Four By Tenn
By Tennessee Williams
Directed by Fran and Frank Hilgenberg
Presenting at the Fred Stone Theatre
Winter Park, FL
There’s some bad juju surrounding Tennessee Williams short plays; today one of the shorts couldn’t run due to cast illness. That’s what happened at a similar production a few months ago at Queen’s Head. Makes you wonder…
But what DID happen was interesting as always. In “The Lady of Larkspur Lotion” Mrs. Hardwicke-Moore (Rochelle Curbow Wheeler) complains to her landlady there are flying cockroaches in her room. Her landlady, Mrs. Wire (Katrina Tharin), retorts “Where’s my rent money?” and “What do you expect in the French Quarter?” and more pointedly “You’ll die from drink before cockroaches.” Faded fortunes are a perennial Williams topic, and here they are explored quickly and efficiently. Mrs. H-M muses about a rubber plantation in Brazil and why her quarterly income check hasn’t arrived; her fellow tenant arrives to defend her financial honor, but he, too, is broke. They never actually get kicked out, but they do discuss her plantation and its manor house with a commanding view of the Mediterranean Sea. On a clear day you can see the white cliffs of Dover sparkling in the distance. Life is all a fantasy on some level in William’s world, so why not go for the gusto? Mrs. H-M has; its how she supports herself. That and gentlemen callers.
“This Property is Condemned” has more dissolution, but in a sadder, more poignant dimension. Little Miss Willie (Winona Wiley) clings to a house that ought to be pushed over; everyone who used to live there died or ran away before they could get stuck with the liability. She carefully explains this to equally young Tom (Wyatt Rucks); he’s truant as well, but at least has a home to go to. Miss Willy has only one salable skill: her youth, and that may not survive the second act. Heck, even Tom is asking her to dance for him. Kids those days…
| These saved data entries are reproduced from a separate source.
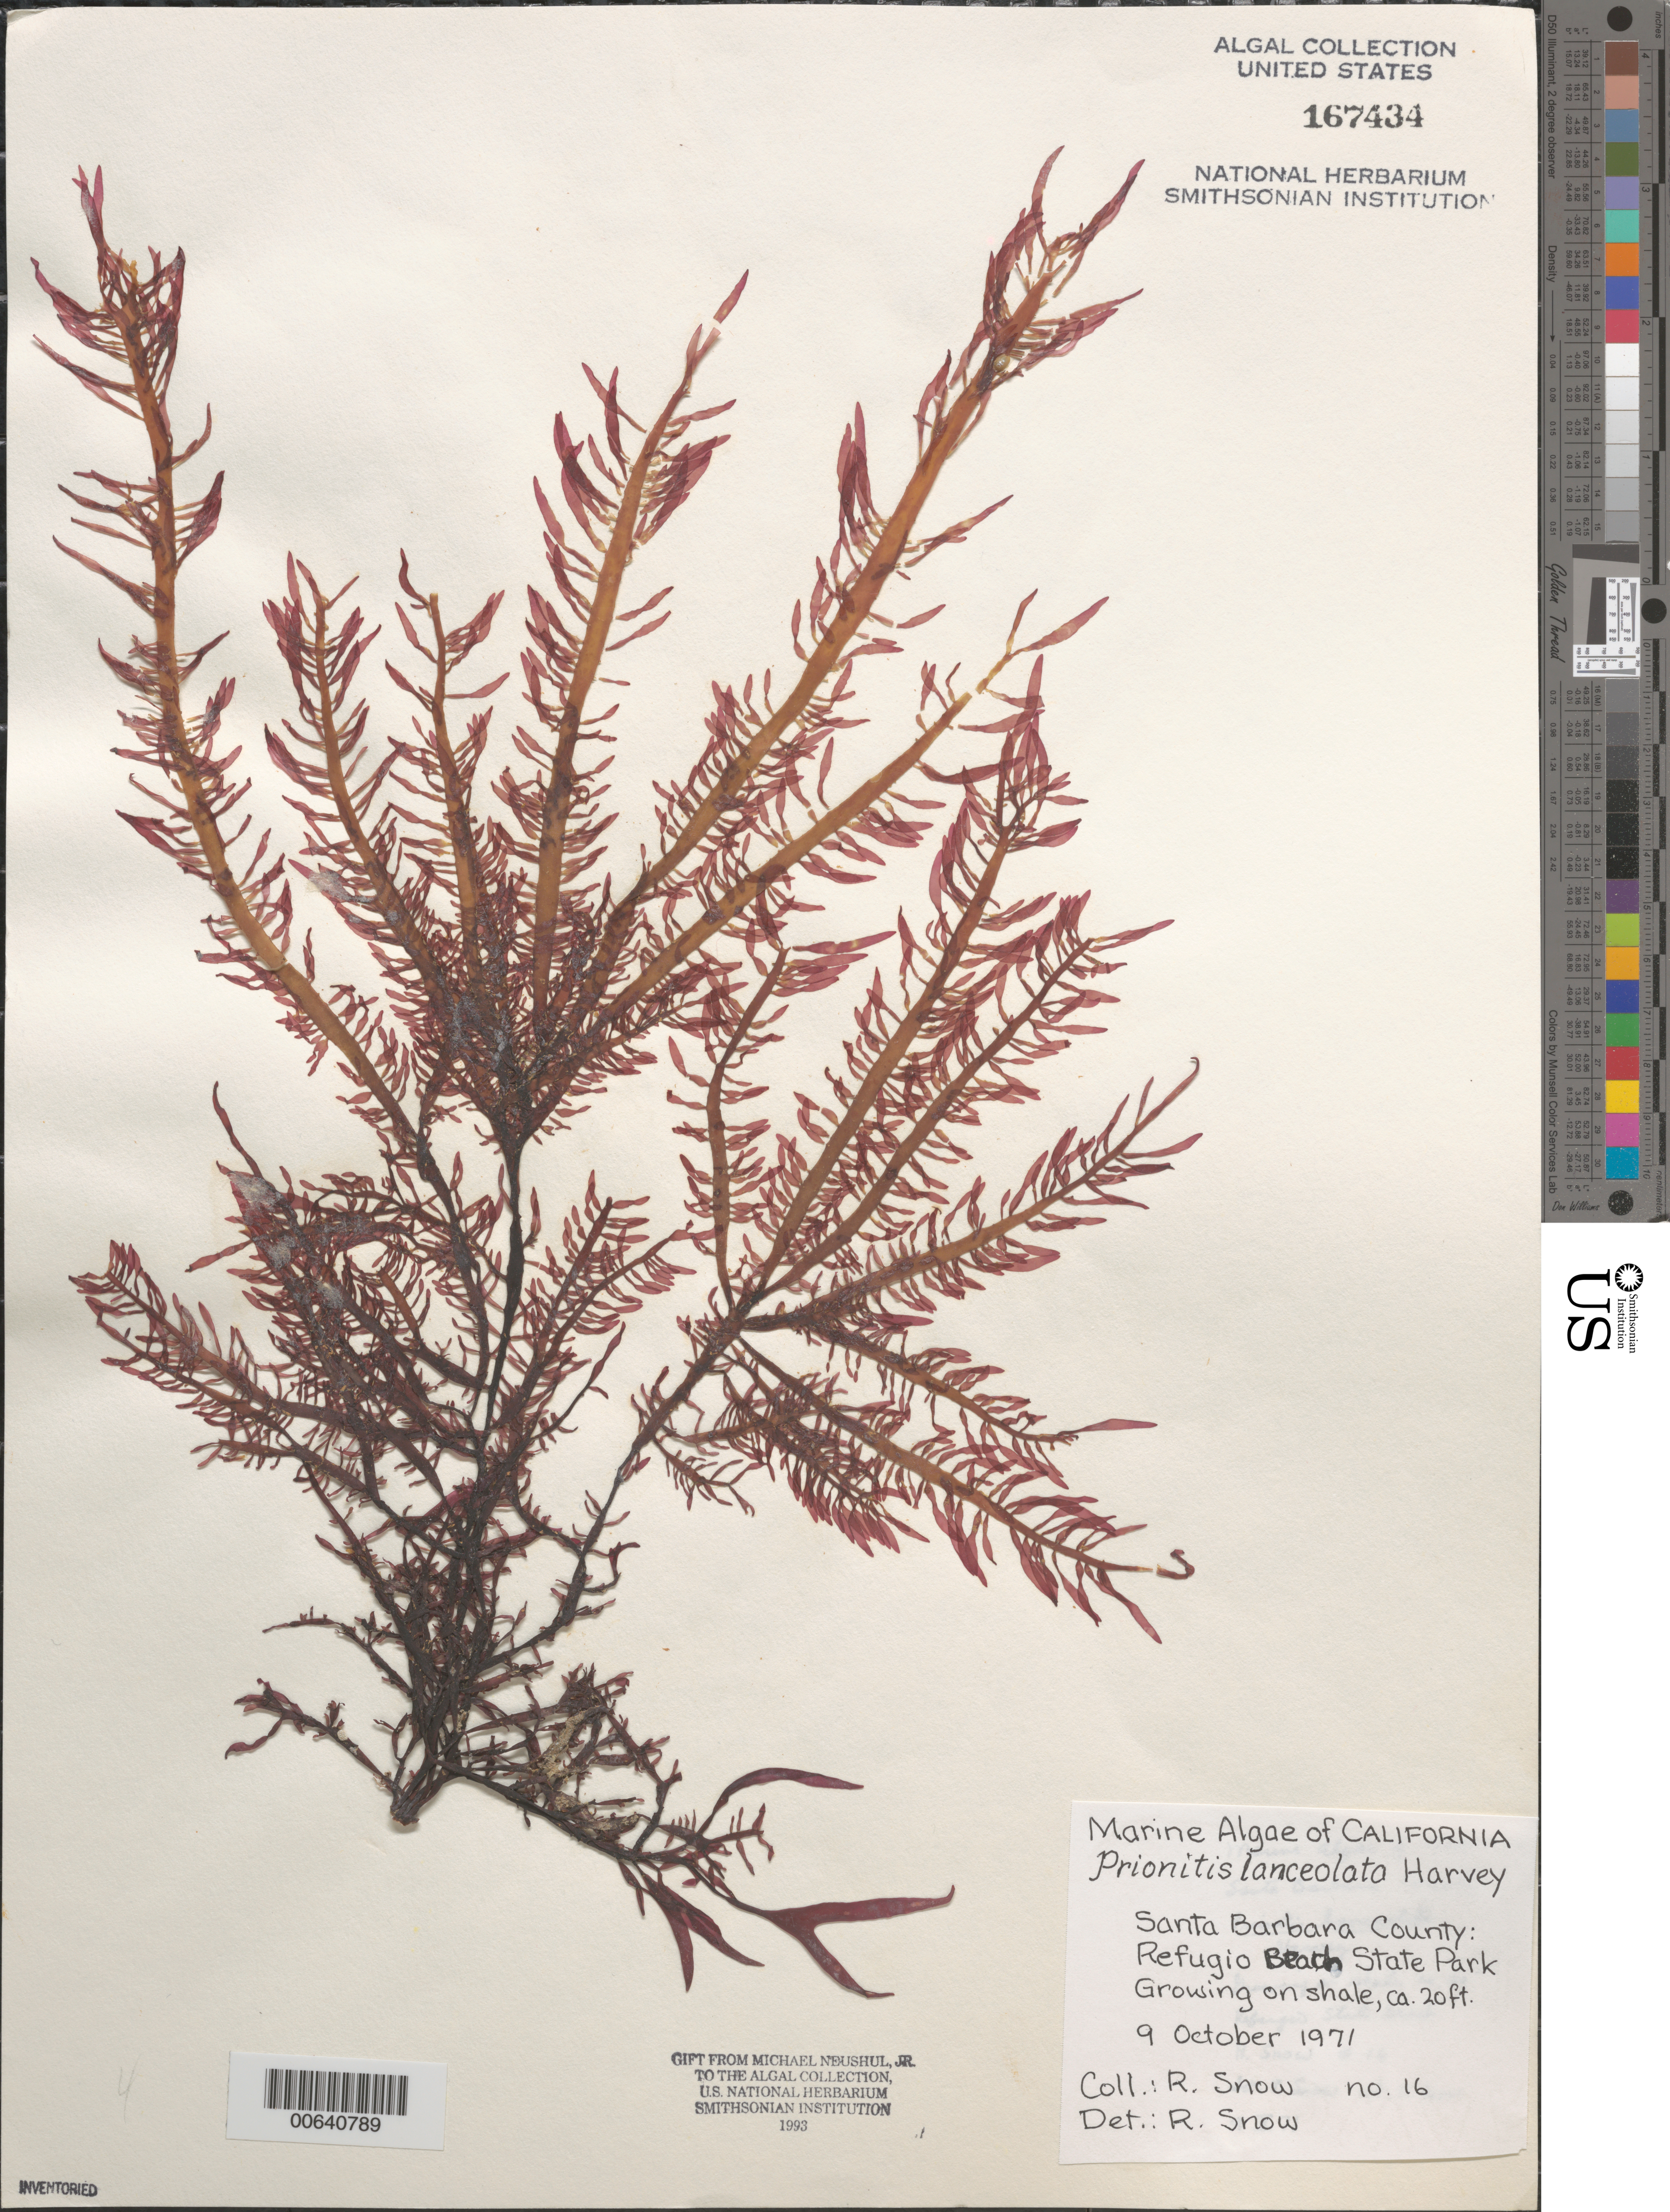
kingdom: Plantae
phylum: Rhodophyta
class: Florideophyceae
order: Cryptonemiales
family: Cryptonemiaceae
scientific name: Prionitis lanceolata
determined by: Snow, R.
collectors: R. Snow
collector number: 16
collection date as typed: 09 Oct 1971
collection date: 1971-10-09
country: United States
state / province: California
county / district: Santa Barbara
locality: Refugio Beach State Park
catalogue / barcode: US 167434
Lastly we explore “The Good Neighbor Policy” in “27 Wagons of Cotton.” This begins as an economic fairly tale with Jake Meighan (Skinner) setting fire to a competing cotton gin, then agreeing to process the cotton for the owner of the smoldering ruin, Silva Vicarro (Frank Casado). Meighan’s wife Flora (Brenna Arden) tires of Jake’s simple brutality; she even resists Silva’s advances for half the the play before joining Mrs. H-M as woman of negotiable honor. In the end, this story of sweaty dripping passion balances out; Mr. Vicarro gives as good as he got. In fact, he may bring ALL his business over to the Meighan’s.
As Theatre Downtown looks for a new home this is only an echoey waypoint, but it’s a space that is a fair match to the dark and brooding short plays Mr. Williams has to offer.